There were no reports of any arrests in connection with the shooting. The Ynet news site named the fatality as Diaa Farij. The two other men were said to be lightly and moderately wounded, and were taken to Beilinson Medical Center in Petah Tikva for treatment.

According to tallies by Hebrew-language media, over 100 people have  been killed as a result of violence within Israel’s Arab society this year.

Last month a governmental initiative to combat violence in Arab society was presented at a Knesset committee meeting. The Knesset Committee on Violence in Arab Society was formed after mass protests by Arab Israelis in fall 2019 against the spread of organized crime in their towns and cities.

Members of the Arab Israeli community protest against violence, organized crime and recent killings among their communities, outside the Prime Minister’s office in Jerusalem on October 10, 2019. (Yonatan Sindel/Flash90)

Prime Minister Benjamin Netanyahu vowed at a committee meeting four weeks ago that the long-awaited proposal to fight organized crime and violence in Arab Israeli communities would be brought for approval by the government within two weeks. However, that has yet to happen.

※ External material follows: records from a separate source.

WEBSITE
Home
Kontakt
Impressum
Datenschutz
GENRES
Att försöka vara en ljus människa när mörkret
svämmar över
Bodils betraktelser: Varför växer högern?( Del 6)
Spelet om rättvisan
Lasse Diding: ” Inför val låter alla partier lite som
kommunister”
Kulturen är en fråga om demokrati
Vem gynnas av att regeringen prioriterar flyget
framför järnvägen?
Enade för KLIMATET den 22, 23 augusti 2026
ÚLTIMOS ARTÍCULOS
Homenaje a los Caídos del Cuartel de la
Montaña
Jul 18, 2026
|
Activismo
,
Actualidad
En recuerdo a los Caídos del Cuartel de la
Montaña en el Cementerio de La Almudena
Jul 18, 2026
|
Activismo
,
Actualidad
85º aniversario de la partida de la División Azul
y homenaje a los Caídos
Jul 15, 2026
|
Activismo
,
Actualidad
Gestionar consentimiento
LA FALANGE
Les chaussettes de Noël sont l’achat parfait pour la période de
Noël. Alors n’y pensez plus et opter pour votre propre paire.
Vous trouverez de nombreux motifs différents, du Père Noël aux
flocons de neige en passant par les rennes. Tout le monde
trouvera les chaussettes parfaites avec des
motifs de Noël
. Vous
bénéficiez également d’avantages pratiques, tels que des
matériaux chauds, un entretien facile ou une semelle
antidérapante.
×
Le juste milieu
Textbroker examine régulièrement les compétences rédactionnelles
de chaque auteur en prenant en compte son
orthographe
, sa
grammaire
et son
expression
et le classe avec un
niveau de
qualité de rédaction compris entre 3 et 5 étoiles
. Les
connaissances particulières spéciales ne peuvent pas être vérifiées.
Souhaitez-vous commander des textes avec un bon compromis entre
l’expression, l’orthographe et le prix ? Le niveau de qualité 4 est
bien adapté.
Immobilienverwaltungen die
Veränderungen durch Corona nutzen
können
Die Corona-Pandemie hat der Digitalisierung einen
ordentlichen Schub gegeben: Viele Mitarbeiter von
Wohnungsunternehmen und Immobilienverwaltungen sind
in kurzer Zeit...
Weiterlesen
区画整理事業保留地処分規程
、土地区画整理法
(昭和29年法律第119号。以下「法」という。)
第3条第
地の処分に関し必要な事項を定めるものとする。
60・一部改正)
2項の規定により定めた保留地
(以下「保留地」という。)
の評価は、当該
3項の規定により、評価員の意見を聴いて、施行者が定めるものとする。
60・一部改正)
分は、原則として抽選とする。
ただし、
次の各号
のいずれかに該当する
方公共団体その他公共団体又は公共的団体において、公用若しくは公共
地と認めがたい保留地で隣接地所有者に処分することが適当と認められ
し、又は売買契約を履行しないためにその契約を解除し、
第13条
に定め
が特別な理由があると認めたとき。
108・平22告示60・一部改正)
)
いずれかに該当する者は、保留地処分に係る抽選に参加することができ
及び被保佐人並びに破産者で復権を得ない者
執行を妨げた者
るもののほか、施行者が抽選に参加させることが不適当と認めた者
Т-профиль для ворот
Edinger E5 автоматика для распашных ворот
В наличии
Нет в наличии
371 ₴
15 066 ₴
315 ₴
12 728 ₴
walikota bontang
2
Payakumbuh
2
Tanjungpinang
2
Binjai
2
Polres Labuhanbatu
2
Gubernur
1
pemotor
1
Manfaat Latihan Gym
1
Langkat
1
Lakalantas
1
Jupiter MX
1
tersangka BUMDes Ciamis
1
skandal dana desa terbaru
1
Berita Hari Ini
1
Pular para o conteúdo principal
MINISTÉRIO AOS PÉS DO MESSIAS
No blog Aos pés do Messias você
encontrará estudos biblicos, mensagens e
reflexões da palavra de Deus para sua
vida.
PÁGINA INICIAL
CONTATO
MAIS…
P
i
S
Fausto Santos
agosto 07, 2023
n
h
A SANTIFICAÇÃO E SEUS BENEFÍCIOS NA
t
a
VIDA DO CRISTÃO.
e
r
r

The wide-ranging plan was drafted by the Prime Minister’s Office in consultation with a raft of Arab civil society figures. Among dozens of recommendations, it would work to strengthen police activity in Arab communities, integrate young Arab men in the workforce, implement various methods to ensure that state funds stay out of the hands of organized crime, and increase the penalties for illegal arms possession.

Arab Israelis constitute 20 percent of the country’s population  but accounted for 67% of the country’s homicides in 2019, according to the Haaretz daily.

According to a 2019 study by the Abraham Initiatives nonprofit, which works to advance shared society initiatives in Israel, 60.5% of Arab Israelis reported a sense of personal insecurity in their hometowns due to violence, compared with only 35% of Arab Israelis in 2018. By comparison, only 12.8% of Jews reported such a feeling.

Arab Israeli policymakers have long blamed the violence on what they say is an unwillingness by the Israel Police to root out organized crime in their communities.